The German artist lived through Nazism and communism – and his horrific, shaming works, including a masturbating Hitler, forced his country to face its past. Yet in later life, he beautifully captured human frailty, portraying himself and his wife nude
Georg Baselitz was a living thread of history and his death robs us of the truth he knew when we need it more than ever. He was one of the only two people I have spoken to for whom Nazi Germany was a living memory: Baselitz was born in 1938, making him far too young to bear any personal guilt but old enough – seven when the Third Reich fell – to retain direct experience and images of it.
In his art, he cut those images up, gored and eviscerated them in paintings of uniformed young enthusiasts with blood spurting from mangled limbs or entire bodies fed through some hellish grinder and roughly remade. Into the woods they went, these ironically titled “Heroes”, chopping and being chopped in the guilty depths of the German forest.
In every drop of paint Baselitz slurped and streaked, it’s hard to avoid seeing the Holocaust. Some artists would be irritated by such grand historical interpretations of their work, but after Baselitz wrote me a disarming letter a few years ago, we spoke. I wrote about him in a book he had approval of, and it became clear he absolutely recognised the shadow of history in his art. How could he escape it? At the start of the 1960s Baselitz, who had experienced not only Hitler but East German communism before crossing to the west, horrified a postwar West Germany that was trying to forget with obscene images of a rancid, shameful society.
His 1961 painting Die große Nacht im Eimer (The Big Night Down the Drain) depicts a stunted character with flattened black Hitlerian hair and the hint of a square moustache, nude except for military-looking shorts, masturbating. In a later reworking, he made the masturbator’s identity even clearer. Baselitz would go on to paint upside-down German eagles as if flying above an infernal Berchtesgaden, which became the Nazis’ southern HQ, and carve a huge rough-hewn, polychrome wooden statue of a saluting Adolf who rises from a recumbent position like a mummy waking from its tomb.

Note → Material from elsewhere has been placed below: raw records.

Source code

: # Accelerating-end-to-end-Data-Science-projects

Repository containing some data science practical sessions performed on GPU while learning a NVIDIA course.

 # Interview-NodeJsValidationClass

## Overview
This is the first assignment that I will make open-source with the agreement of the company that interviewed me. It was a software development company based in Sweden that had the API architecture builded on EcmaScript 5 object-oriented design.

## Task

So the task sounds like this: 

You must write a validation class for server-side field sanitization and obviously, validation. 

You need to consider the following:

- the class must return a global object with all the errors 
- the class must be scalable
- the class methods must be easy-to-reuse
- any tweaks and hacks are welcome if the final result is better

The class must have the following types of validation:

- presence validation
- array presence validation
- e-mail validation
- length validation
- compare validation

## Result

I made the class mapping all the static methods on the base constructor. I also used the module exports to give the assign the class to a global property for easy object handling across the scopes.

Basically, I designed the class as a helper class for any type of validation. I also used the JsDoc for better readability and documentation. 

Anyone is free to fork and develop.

These were not tasteful, evasive meditations but deliberately provocative confrontations with historical shame and guilt. He put his zombie Hitler woodcarving in the German Pavilion at the 1980 Venice Biennale, in a joint show with the similarly history-cursed Anselm Kiefer. They were accused by some of being fascistic, but what a misunderstanding: the German Pavilion in Venice is a Nazi-era neoclassical building inscribed Germania, so instead of tastefully ignoring that grotesque heritage, Baselitz and Kiefer set out to rub everyone’s noses in it, to insist that Europe must always remember its big night down the drain.
But the drain gets nearer every day. The stench is overpowering. The lessons Baselitz painted seem to belong to a lost world of conscience and probity. He himself is now history, and I owe it to him to set down some words against misremembering. Baselitz loved to provoke and can be quoted to sound like someone he was not – he supposedly slighted female painters but in reality was a fan of Tracey Emin. In fact he was the opposite of some stereotypical Teutonic macho artist. I love his late work, in which he portrayed himself and his wife Elke nude, as vulnerable, decaying old people, or even as dying bodies: he even made art recently using his walker.
When I told him how moving I found these images of human frailty, he asked if I thought it was only now that he was doing his best work – was it weak before? I’ve never encountered such honest uncertainty in such a famous figure. He also told me how he once sat with his family in the Wolsey and watched Lucian Freud come in with a young woman but was far too shy to say hello.
He had much in common with Freud and Frank Auerbach as a painter of bodies and memories, both of which can so easily be destroyed. Baselitz was an artist who never lost touch with the thin, frail, human truth. He was my kind of hero.